Calibración y aplicación de los datos
Estudios de investigación anteriores muestran que lograr una alta precisión con este método depende de una calibración adecuada para que pueda aplicarse a una variedad de especies.
La reacción química entre los lípidos, el ácido y la vainillina depende de la composición molecular específica de la grasa, que varía entre las especies de peces. La grasa de un filete de salmón es químicamente diferente de la grasa de un bacalao del Pacífico. En un mundo perfecto, todas las muestras podrían calibrarse utilizando un aceite de pescado ampliamente disponible. En el caso de Pinger y su equipo, utilizaron aceite de menhaden para ese propósito. Sin embargo, esto introduce algún error cuando se analizan muchas especies diferentes con diferentes perfiles lipídicos.
Para afinar los resultados del ensayo SPV utilizando aceite de menhaden para la calibración, el equipo desarrolló modelos de calibración para cada especie analizada: Arenque del Pacífico, Bacalao, Carbonero, Capelán y las cinco especies de salmón del Pacífico de Alaska (chinook, coho, rosado, salmón rojo y chum). Ver estudio
Los resultados produjeron datos que coincidían con los producidos por los métodos tradicionales. Esto validó el método SPV y certificó una nueva forma de medir los lípidos en los peces marinos de Alaska.

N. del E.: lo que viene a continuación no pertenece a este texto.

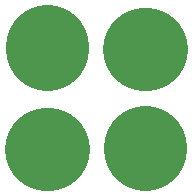
<source format=gbl>
%TF.GenerationSoftware,KiCad,Pcbnew,4.0.5-e0-6337~49~ubuntu16.04.1*%
%TF.CreationDate,2017-01-20T23:32:01-08:00*%
%TF.ProjectId,2x2-LED-RGB-SMT,3278322D4C45442D5247422D534D542E,1.0*%
%TF.FileFunction,Copper,L2,Bot,Signal*%
%FSLAX46Y46*%
G04 Gerber Fmt 4.6, Leading zero omitted, Abs format (unit mm)*
G04 Created by KiCad (PCBNEW 4.0.5-e0-6337~49~ubuntu16.04.1) date Fri Jan 20 23:32:01 2017*
%MOMM*%
%LPD*%
G01*
G04 APERTURE LIST*
%ADD10C,0.350000*%
%ADD11C,7.000000*%
%ADD12C,6.000000*%
%ADD13C,0.350000*%
G04 APERTURE END LIST*
D10*
D11*
X131627880Y-101563560D02*
X131827880Y-101563560D01*
X123427880Y-101563560D02*
X123427880Y-101363560D01*
X123527880Y-110063560D02*
X123327880Y-110063560D01*
X131727880Y-109863560D02*
X131727880Y-110063560D01*
D12*
X123627880Y-109763560D03*
X123627880Y-101763560D03*
X131627880Y-101763560D03*
X131627880Y-109763560D03*
D13*
X123627880Y-109763560D03*
X123627880Y-101763560D03*
X131627880Y-101763560D03*
X131627880Y-109763560D03*
M02*

</source>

Después de muchos años de trabajo, Cody Pinger y su equipo están encantados con los resultados. Pinger expresó que «esto ha estado en proceso durante mucho tiempo, y todos estamos encantados de poder proporcionar datos de alta calidad de una manera tan eficiente. Cuanta más información podamos proporcionar sobre el estado anual de nuestros ecosistemas y poblaciones de peces, mejor será para la gestión de estos recursos marinos de importancia comercial y ecológica».